As the last semester of my first year of college begins, I have found myself feeling overwhelmed with a lot of repetitive thoughts. The most prominent one being, "What the hell am I doing?" and a little bit of, "Am I going to be good at whatever the hell I decided to do?"
I have been told countless times by family members and older friends that college kids are constantly changing their major and switching up what they want to do. While I can't say that I have any desire to change my major entirely, I have been feeling engulfed by the possibility that I might not be good at what I want to do.
This is a scary thought to have and a thought that holds me back from trying a lot of different things in college. Weird right? Because how am I supposed to figure out if I actually am any good at what I want to pursue if I never get out and actually try it before junior year rolls around?
There is a feeling of intimidation that I feel as well due to the fact that a lot of the people around me are involved in a thousand clubs and have applied for internships. That feeling of intimidation leaves me with a sense of defeat.
And then I remember...
I'm just starting my second semester of my freshman year! I don't need to have it all figured out yet and I highly doubt that I'm the only one here that feels overwhelmed. I'm involved in a couple clubs I enjoy and I'm taking advantage of the classes I take to truly figure out what it is I want to do.

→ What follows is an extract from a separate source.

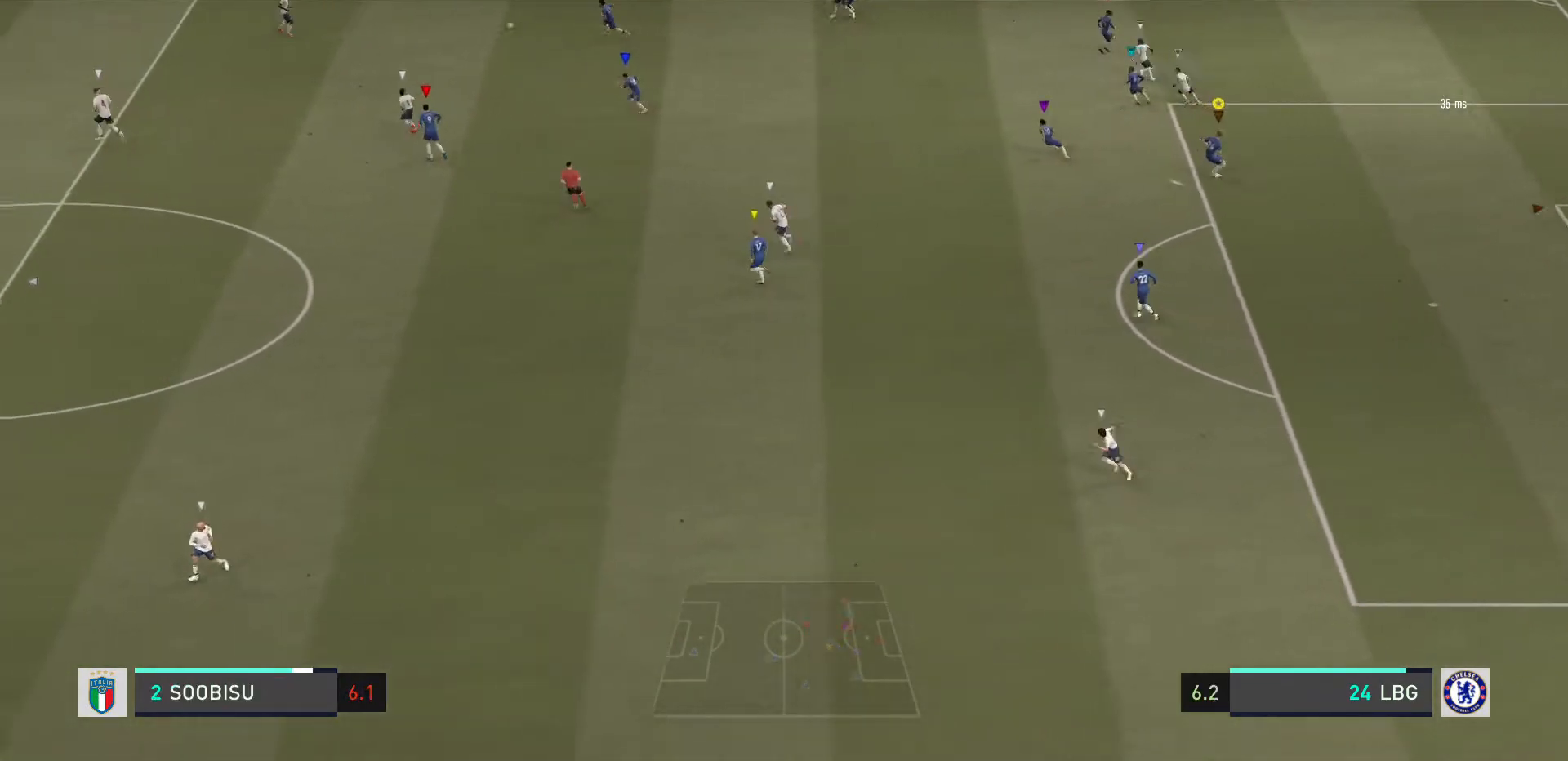
{"buttons": ["R2"], "left_stick": "down-left", "right_stick": "center", "events": [[67, "R2", "down"]]}
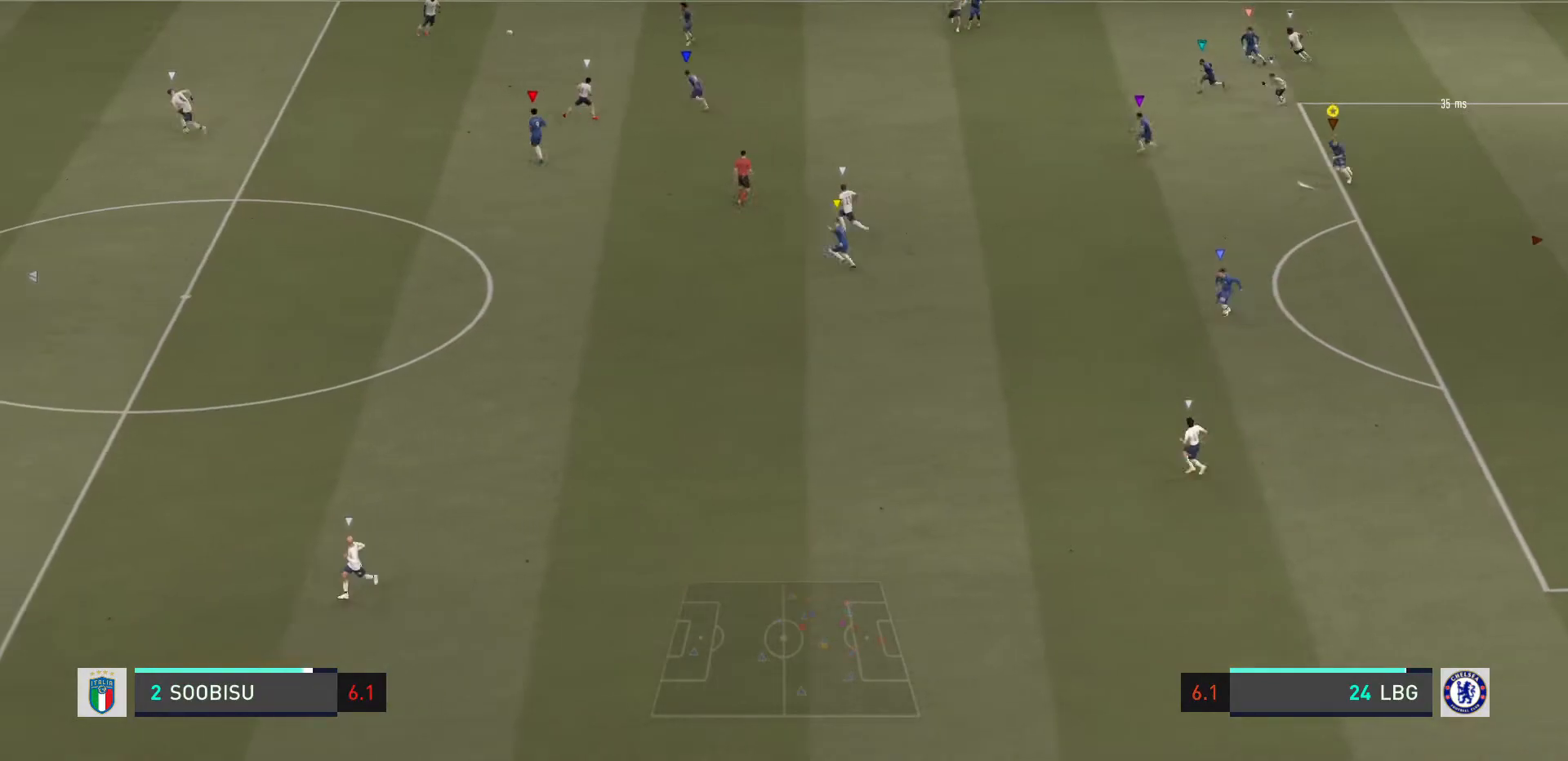
{"buttons": ["R2"], "left_stick": "left", "right_stick": "center", "events": [[133, "left_stick", "left"]]}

So yes, this is intimidating and this is scary, but it's also just the beginning. This is almost a letter to myself, just as a reminder that I will figure it out. I will be great at whatever it is I choose to do. While it is up to me to determine my success during my four years here, I also have four years. That's not an excuse to procrastinate either; it just gives a sense of perspective.
Far too often we create unrealistic expectations and goals for ourselves that we never seem to be able to meet and when we don't meet those goals, we feel discouraged. As the school year continues, I plan to keep things in perspective. To constantly work toward my goal but never give up when I fail and never feel discouraged when I don't feel like I'm making enough progress.
I will get there, I will be successful and it will be wonderful.